═══ Input ═══

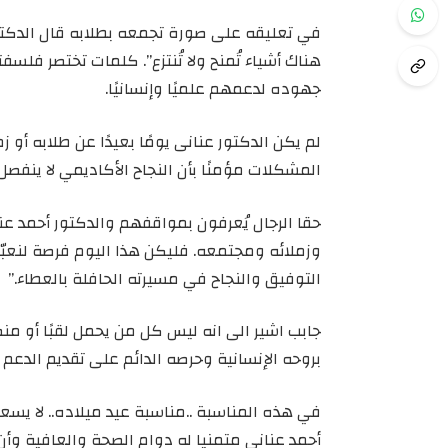
في تعليقه على صورة تجمعه بطلابه قال الدكتور 
هناك أشياء تُمنح ولا تُنتزع”. كلمات تختصر فل
جهوده لدعمهم علميًا وإنسانيًا.
لم يكن الدكتور عنانى يومًا بعيدًا عن طلابه أ
المشكلات مؤمنًا بأن النجاح الأكاديمي لا ينفصل 
حقا الرجال يُعرفون بمواقفهم والدكتور أحمد عنان
وزملائه ومجتمعه. فليكن هذا اليوم فرصة لنعبّر ل
التوفيق والنجاح في مسيرته الحافلة بالعطاء.”
جابب اشير الى انه ليس كل من يحمل لقبًا أو من
بروحه الإنسانية وحرصه الدائم على تقديم الدع
في هذه المناسبة ..مناسبة عيد ميلاده.. لا يسعن
أحمد عناني متمنيا له دوام الصحة والعافية و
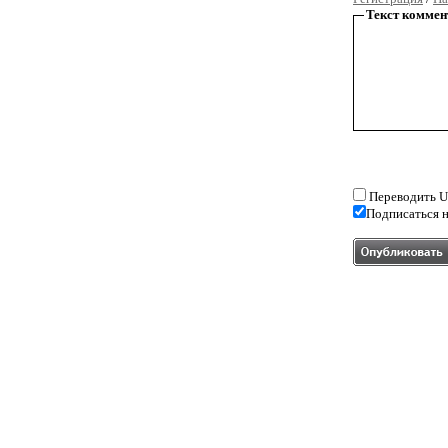
Текст коммен
Переводить U
Подписаться н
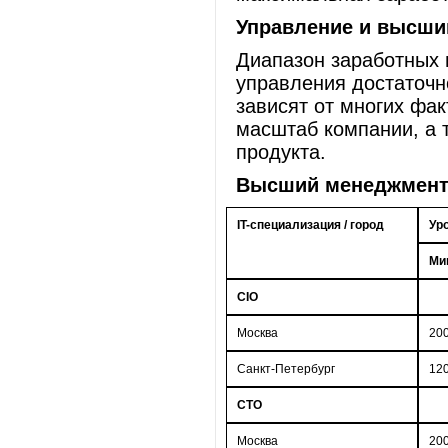
Управление и высши
Диапазон заработных 
управления достаточн
зависят от многих фак
масштаб компании, а 
продукта.
Высший менеджмен
IT-специализация / город
Ур
Ми
CIO
Москва
20
Санкт-Петербург
12
CTO
Москва
20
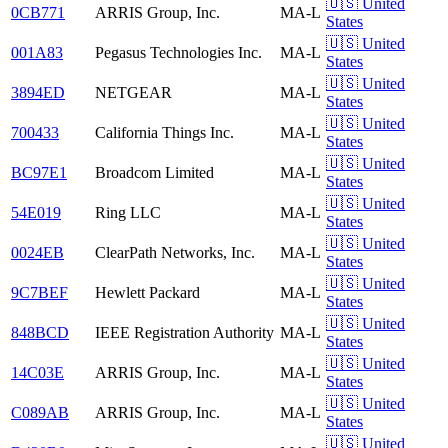
🇺🇸 United
0CB771
ARRIS Group, Inc.
MA-L
States
🇺🇸 United
001A83
Pegasus Technologies Inc.
MA-L
States
🇺🇸 United
3894ED
NETGEAR
MA-L
States
🇺🇸 United
700433
California Things Inc.
MA-L
States
🇺🇸 United
BC97E1
Broadcom Limited
MA-L
States
🇺🇸 United
54E019
Ring LLC
MA-L
States
🇺🇸 United
0024EB
ClearPath Networks, Inc.
MA-L
States
🇺🇸 United
9C7BEF
Hewlett Packard
MA-L
States
🇺🇸 United
848BCD
IEEE Registration Authority
MA-L
States
🇺🇸 United
14C03E
ARRIS Group, Inc.
MA-L
States
🇺🇸 United
C089AB
ARRIS Group, Inc.
MA-L
States
🇺🇸 United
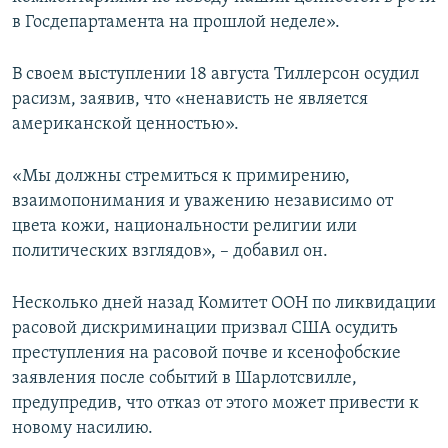
в Госдепартамента на прошлой неделе».
В своем выступлении 18 августа Тиллерсон осудил
расизм, заявив, что «ненависть не является
американской ценностью».
«Мы должны стремиться к примирению,
взаимопонимания и уважению независимо от
цвета кожи, национальности религии или
политических взглядов», – добавил он.
Несколько дней назад Комитет ООН по ликвидации
расовой дискриминации призвал США осудить
преступления на расовой почве и ксенофобские
заявления после событий в Шарлотсвилле,
предупредив, что отказ от этого может привести к
новому насилию.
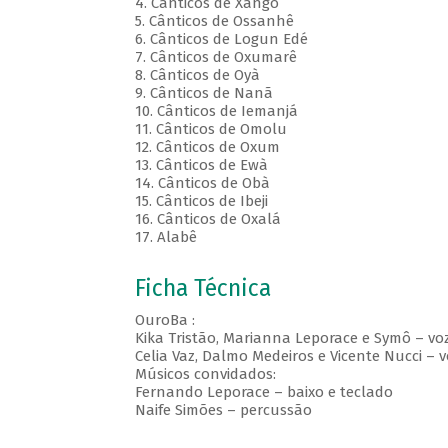
4. Cânticos de Xangô
5. Cânticos de Ossanhê
6. Cânticos de Logun Edé
7. Cânticos de Oxumarê
8. Cânticos de Oyà
9. Cânticos de Nanã
10. Cânticos de Iemanjá
11. Cânticos de Omolu
12. Cânticos de Oxum
13. Cânticos de Ewà
14. Cânticos de Obà
15. Cânticos de Ibeji
16. Cânticos de Oxalá
17. Alabê
Ficha Técnica
OuroBa :
Kika Tristão, Marianna Leporace e Symô – vo
Celia Vaz, Dalmo Medeiros e Vicente Nucci – 
Músicos convidados:
Fernando Leporace – baixo e teclado
Naife Simões – percussão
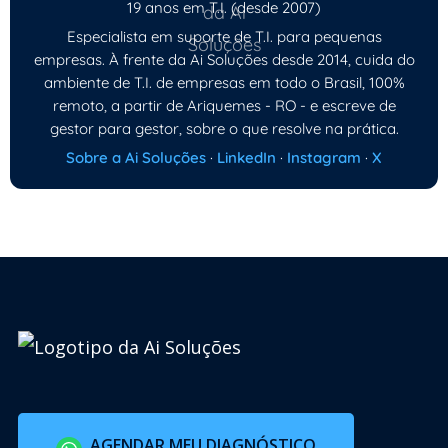
19 anos em T.I. (desde 2007)
Especialista em suporte de T.I. para pequenas
empresas. À frente da Ai Soluções desde 2014, cuida do
ambiente de T.I. de empresas em todo o Brasil, 100%
remoto, a partir de Ariquemes - RO - e escreve de
gestor para gestor, sobre o que resolve na prática.
Sobre a Ai Soluções
·
LinkedIn
·
Instagram
·
X
AGENDAR MEU DIAGNÓSTICO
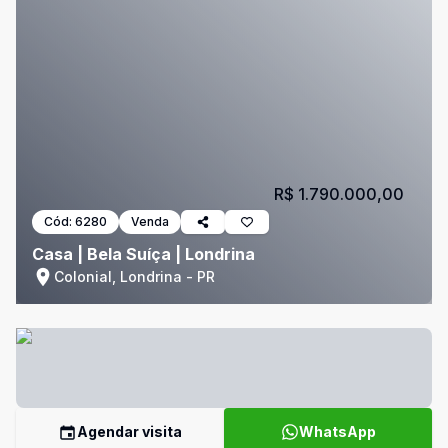
R$ 1.790.000,00
Cód:
6280
Venda
Casa | Bela Suíça | Londrina
Colonial, Londrina - PR
Agendar visita
WhatsApp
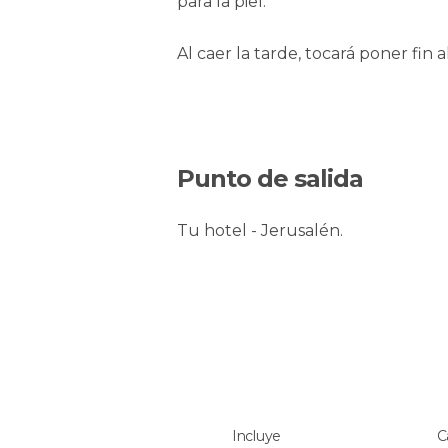
para la piel.
Al caer la tarde, tocará poner fin 
Punto de salida
Tu hotel - Jerusalén.
Incluye
C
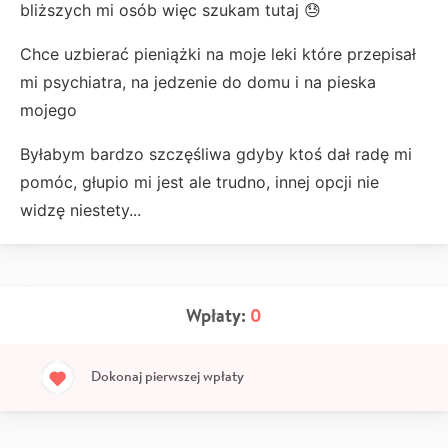
bliższych mi osób więc szukam tutaj 😓
Chce uzbierać pieniążki na moje leki które przepisał
mi psychiatra, na jedzenie do domu i na pieska
mojego
Byłabym bardzo szczęśliwa gdyby ktoś dał radę mi
pomóc, głupio mi jest ale trudno, innej opcji nie
widzę niestety...
Wpłaty:
0
Dokonaj pierwszej wpłaty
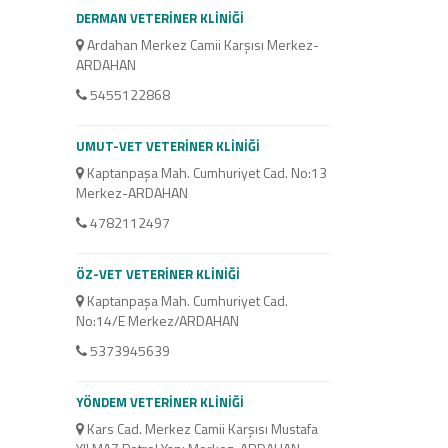
DERMAN VETERİNER KLİNİĞİ
Ardahan Merkez Camii Karşısı Merkez-
ARDAHAN
5455122868
UMUT-VET VETERİNER KLİNİĞİ
Kaptanpaşa Mah. Cumhuriyet Cad. No:13
Merkez-ARDAHAN
4782112497
ÖZ-VET VETERİNER KLİNİĞİ
Kaptanpaşa Mah. Cumhuriyet Cad.
No:14/E Merkez/ARDAHAN
5373945639
YÖNDEM VETERİNER KLİNİĞİ
Kars Cad. Merkez Camii Karşısı Mustafa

═══

--- Task to carry out ---
Report all lines in the listing above that contain the word "Londrina".

--- Answer section ---
Casa | Bela Suíça | Londrina
Colonial, Londrina - PR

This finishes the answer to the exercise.